4 Responses to “Love and Respect”

  1. Sofia Leo says:

    Books like “Love & Respect” are nothing more than tools abusers use to keep us in line. They must never be held accountable for their actions because that would be an admission that they are not perfect. Oh, I could rant about this shit for days!

    If you want to read something that will do YOU some good, try “Why does he do that?” by Lundy Bancroft. Don’t let the subtitle (“inside the minds of angry and abusive men”) put you off – they ALL read from the same script, no matter what your particular situation is. It’s an exploration of relationship dynamics and a great explanation of the mindset of the abusive partner.

    A father who wants nothing to do with the raising of his own children (while living in the same house!) does not deserve respect. A husband who asks for sex when he knows it makes his wife cry does not deserve respect. A partner who does not want to be half of a team, to the detriment of his entire family, does not deserve respect. He’s a dick.

  2. 1000000% agree! I would even argue that putting a husband’s behavior on the wife’s shoulders is asking her to take a position above God–He gifted us free will and bears no responsibility for our actions…we alone are accountable for our own actions. Making a wife responsible for husband’s actions is sinful. Throw the book in the garbage where it can’t be retrieved.

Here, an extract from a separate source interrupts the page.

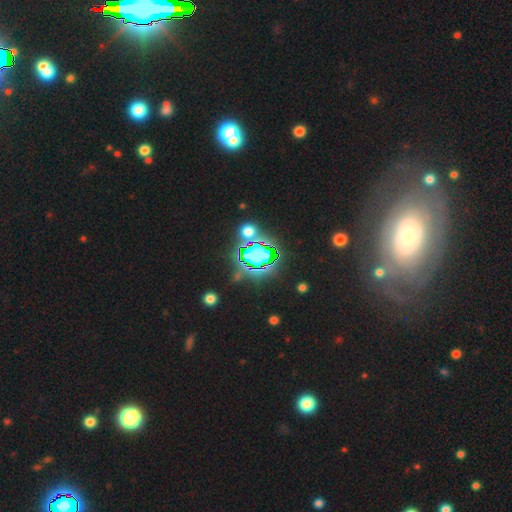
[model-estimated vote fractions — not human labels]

  3. The blind leading the blind or in this case an abuser leading and abuser. Sounds like the person who wrote the book is as bad as the guys he is trying to help. Anyone knows treating someone that way isn’t normal or right other than another abuser.

  4. lonelywife07 says:

    I read that book….even went to two of their conferences. IF you’re in a God.y marriage to a GODLY man…yeah, I can see that what they’re pushing might work….but like Sofia Leo said, it’s a tool for abusers!
    Throw the book in the trash and start working on your CORE (Leslievernick.com) so that you are stronger and can leave this miserable man and marriage! You need God NOW more than ever…don’t turn from the One who loves you most…run towards Him!